Un nuovo avvincente reportage di gara realizzato da Luisa Zumelli al ritorno dalla gara africana. Da leggere tutto d’un fiato!
Quando Simona Mantovani e Monica Cicognini mi hanno detto che si, sarebbero venute in Marocco rispettivamente con me e con Maurizio Elia, ho tirato un sospiro di sollievo. A me e Maurizio è bastato uno sguardo dopo la prima prova per dirci che eravamo a posto. Avevo spiegato che il Marocco, “alla cieca” e con le note stra-stagionate di Loubet, doveva essere preso un po’ come un gioco, ma sapevo quanto fosse difficile e che le difficoltà aumentavano con la stanchezza. “Le ragazze”, tra curve nuove e curve desaparecidas, hanno messo a frutto la loro esperienza con freddezza e determinazione e hanno portato a termine la gara senza errori. Le ho ben sentite, alla fine del secondo giorno, confortarsi tra loro e dire: “però non è facile, non è facile…”. Confermo: è difficilissimo.
Ridevano sempre. Anche con i piccoli malanni.

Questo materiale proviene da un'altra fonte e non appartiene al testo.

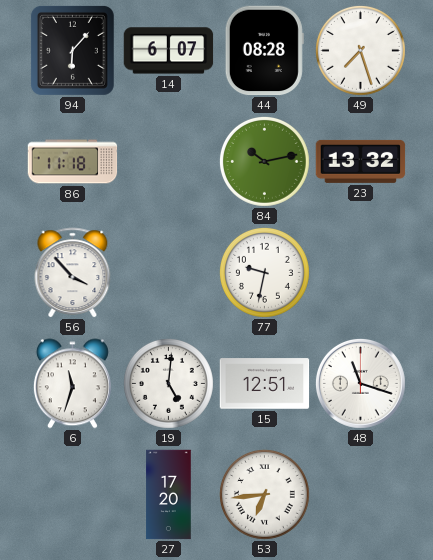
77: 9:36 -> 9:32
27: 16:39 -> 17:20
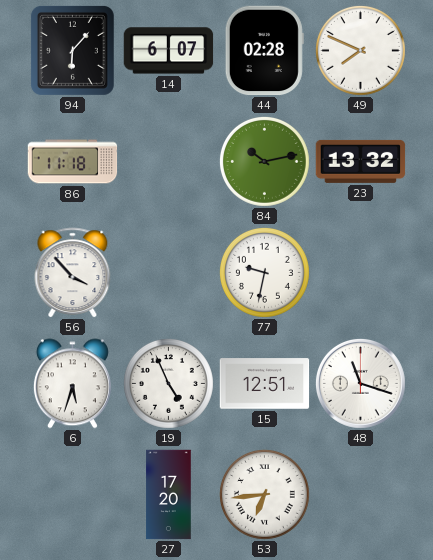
44: 08:28 -> 02:28
49: 7:27 -> 7:49
6: 11:33 -> 5:33
19: 5:01 -> 4:56
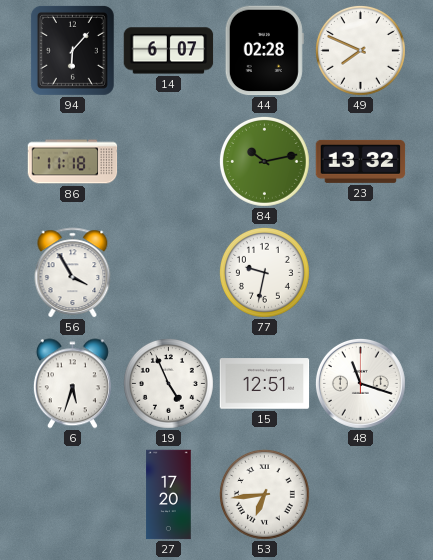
56: 3:53 -> 3:55
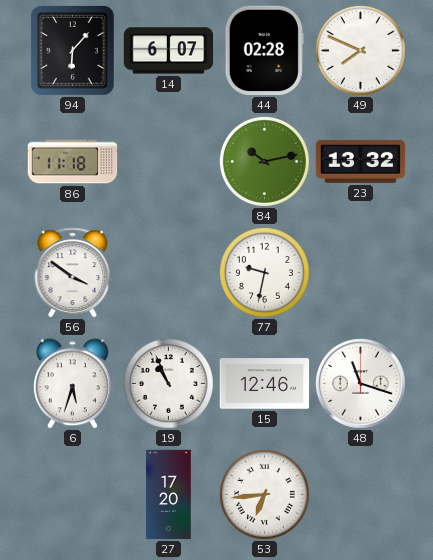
56: 3:55 -> 3:51
19: 4:56 -> 10:56
15: 12:51 -> 12:46
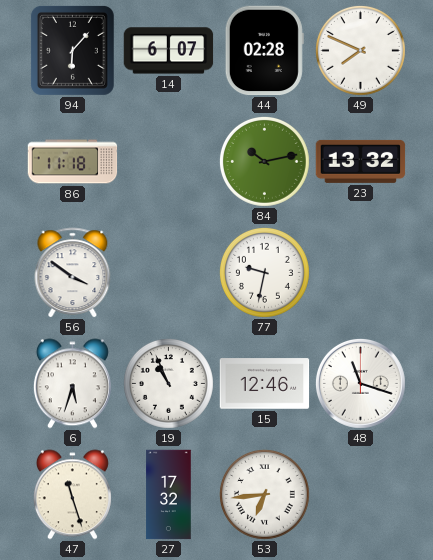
47: none -> 11:27
27: 17:20 -> 17:32
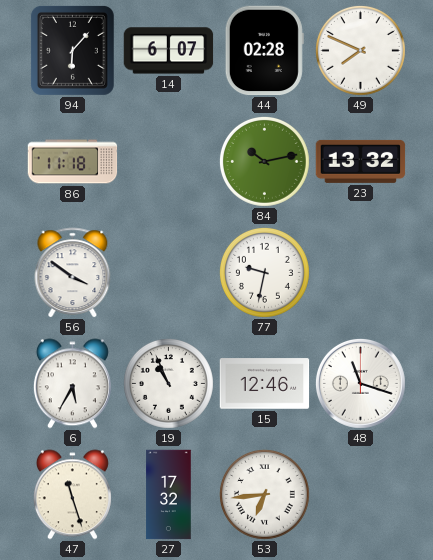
6: 5:33 -> 5:35
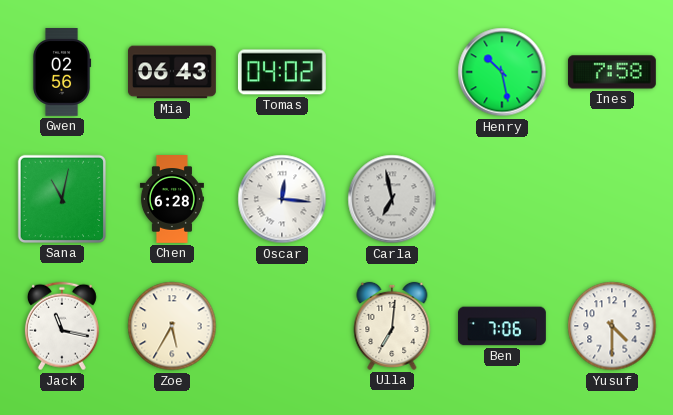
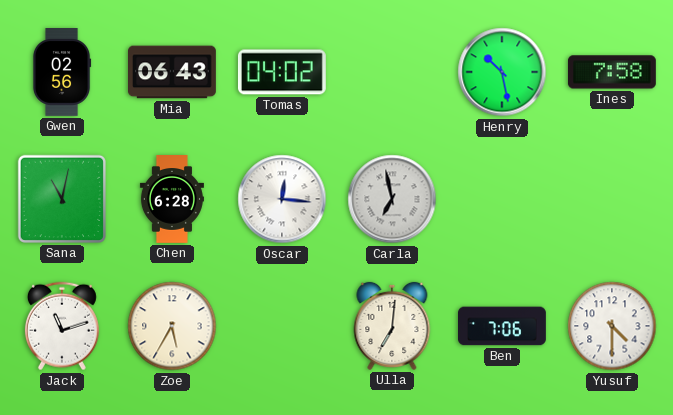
Jack: 11:17 -> 11:12
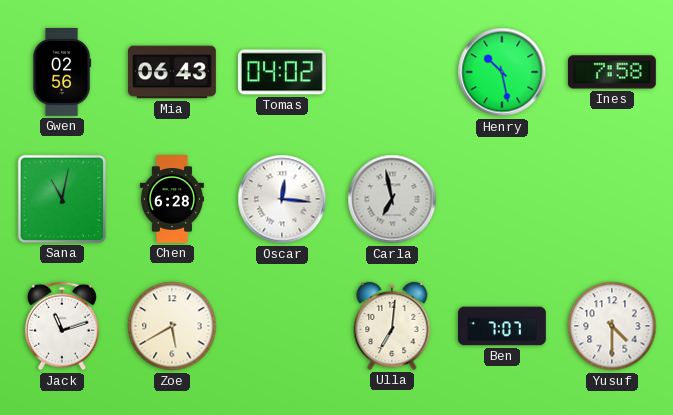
Zoe: 5:35 -> 5:40
Ben: 7:06 -> 7:07
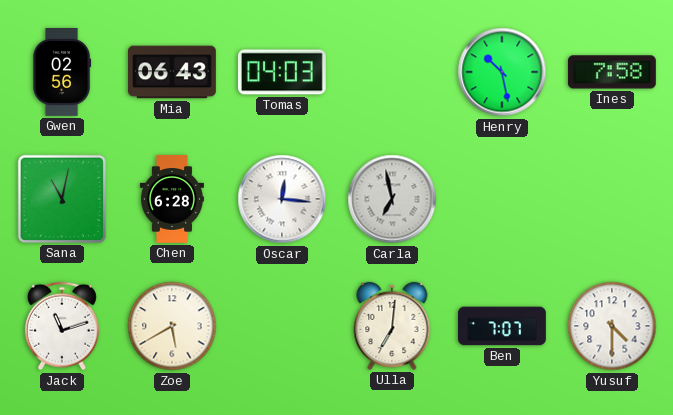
Tomas: 04:02 -> 04:03
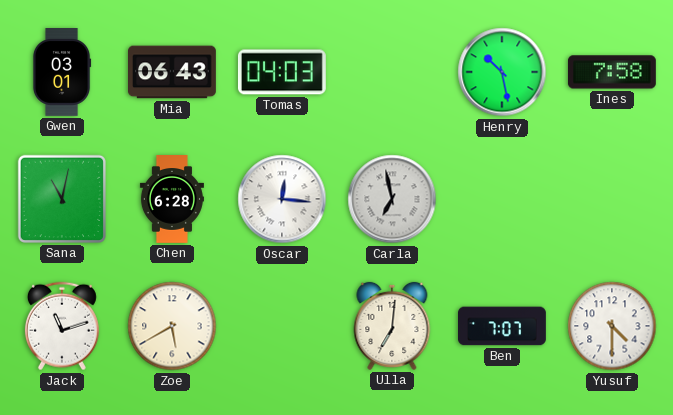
Gwen: 02:56 -> 03:01
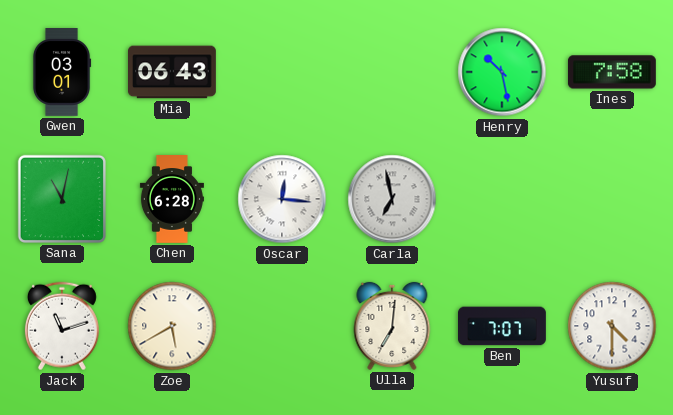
Tomas: 04:03 -> none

La Monica col raffreddore russava, l’altra con i tappi nelle orecchie la sentiva lo stesso, allora l’una con dose doppia di aspirina e l’altra con pastiglia per dormire oltre ai tappi. La Simona predisposta a saltare la cena, l’altra che si mangiava anche la sua parte, ma entrambe alle prese con gli orologi dei cronometristi sballati, con note beffarde (marcio, dahia, oued, kern, woops, ecc.), con start ps spostate anche di 300 metri, con dossi destri che escono dritti ma devi stare a destra ma occhio all’interno, possibilmente in quinta piena. Tutte le sere giocavano a fare le compagne di banco e si leggevano le note del giorno dopo, giusto per non arrivare impreparate là dove: se c’è il ponte stai di qui e se non c’è stai di là.
Quelle che non si sono messe d’accordo sono state invece le macchine: in liaison d’amore con la terra Marocchina la mia, sempre tipo guerra dei Roses quella di Maurizio.

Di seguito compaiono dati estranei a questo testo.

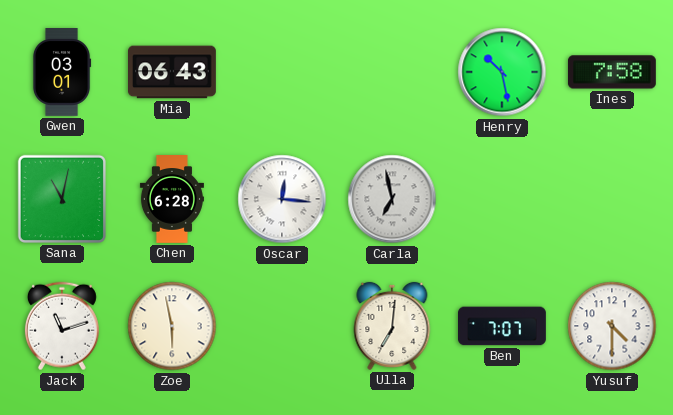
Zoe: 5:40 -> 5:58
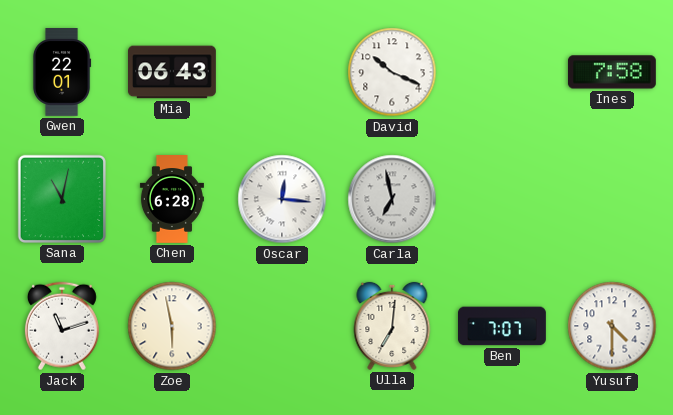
Gwen: 03:01 -> 22:01
David: none -> 10:19
Henry: 10:28 -> none
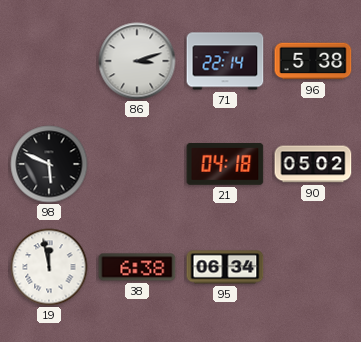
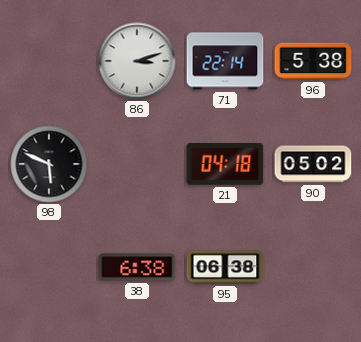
19: 11:58 -> none
95: 06:34 -> 06:38
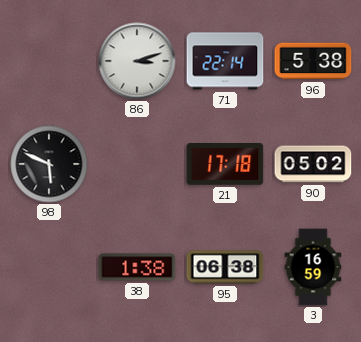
21: 04:18 -> 17:18
38: 6:38 -> 1:38
3: none -> 16:59
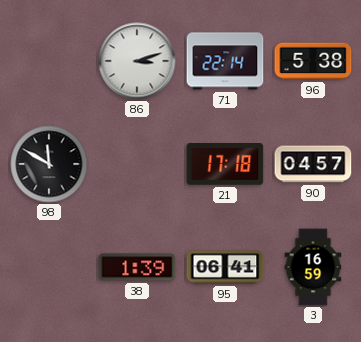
98: 5:49 -> 11:50
90: 05:02 -> 04:57
38: 1:38 -> 1:39
95: 06:38 -> 06:41
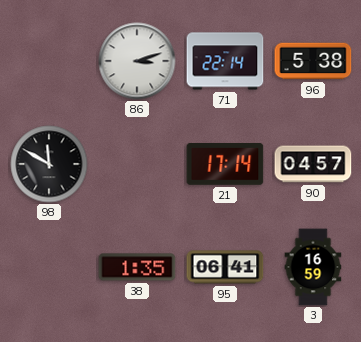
21: 17:18 -> 17:14
38: 1:39 -> 1:35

E poi c’è stata la tragedia. Gerad Brianti e Freddy Delorme sono finiti in un fiume, e Brianti non ce l’ha fatta a uscire dalla macchina. E’ stato Delorme a darci la voglia di provare a continuare: è venuto al Parco e ha stretto la mano a tutti, dicendo che quello sarebbe stato anche il desiderio di Brianti. Tutti piangevano.

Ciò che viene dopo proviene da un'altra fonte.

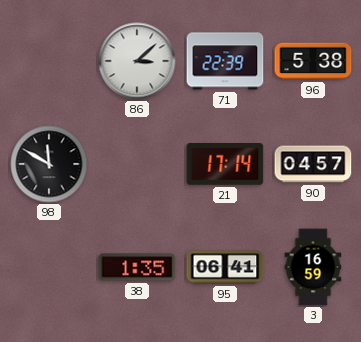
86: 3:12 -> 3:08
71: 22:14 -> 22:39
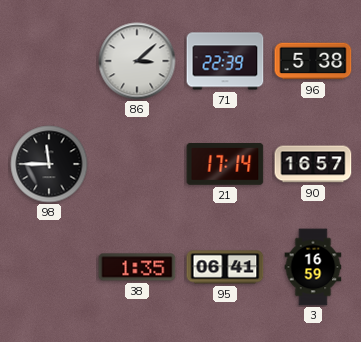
98: 11:50 -> 11:45
90: 04:57 -> 16:57
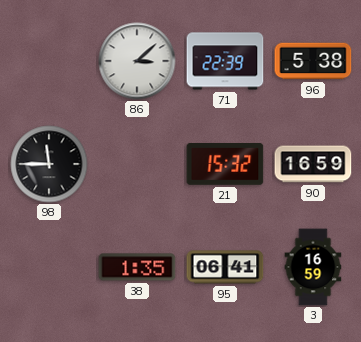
21: 17:14 -> 15:32
90: 16:57 -> 16:59
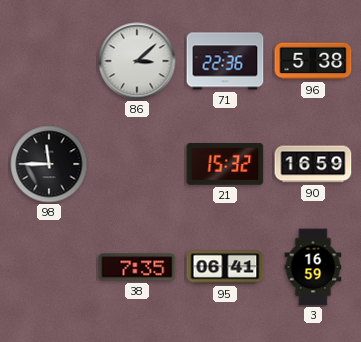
71: 22:39 -> 22:36
38: 1:35 -> 7:35
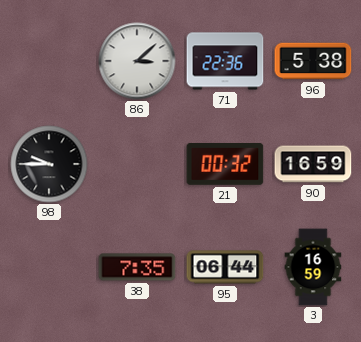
98: 11:45 -> 9:45
21: 15:32 -> 00:32
95: 06:41 -> 06:44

Quando hai bisogno di una mano, i Marocchini sono generosi . E’ così che capiti in un’officina dove c’è proprio il paranco che cercavi, e ti offrono il tè, e dal gommista con i crick, e ti offrono il tè. Ma non c’è nient’altro. Quello col paranco ha come aiuto ferri il “bar”, e se deve spianare una testa, si fa prestare il coltello, e il gommista ha quello di fronte, che gli presta l’ape se deve andare a fare montare una gomma. E ogni prestito ha una trattativa sulla percentuale di guadagno, secca e veloce. Quando paghiamo si forma un capannello e tutti reclamano la loro parte, anche quello che, sapendo un po’ di francese, ha fatto da interprete.
Ogni sera, quando si “archiviavano” radar e note di una tappa, e si faceva il briefing sull’assistenza del giorno dopo, per me c’era sempre un attimo di religioso silenzio di ringraziamento, come a non crederci che fino lì ci eravamo arrivati, e sentivo che insieme alla borsa delle note si alleggeriva anche la responsabilità di tutto quello che ho preparato per la gara. Solo la stanchezza dei volti di Sandro e Roberto che avevano provato di tutto per fare andare bene la macchina di Elia toglieva gioia.
Siamo arriviate all’ultima tappa con cinque minuti di vantaggio su quello dietro di noi, e io ho fatto quegli accidenti di dossi rallentatori marocchini piano, ma piano davvero.
Festa grande all’assistenza dopo l’ultima prova speciale, spruzzate di acqua minerale: certo, just Marocco!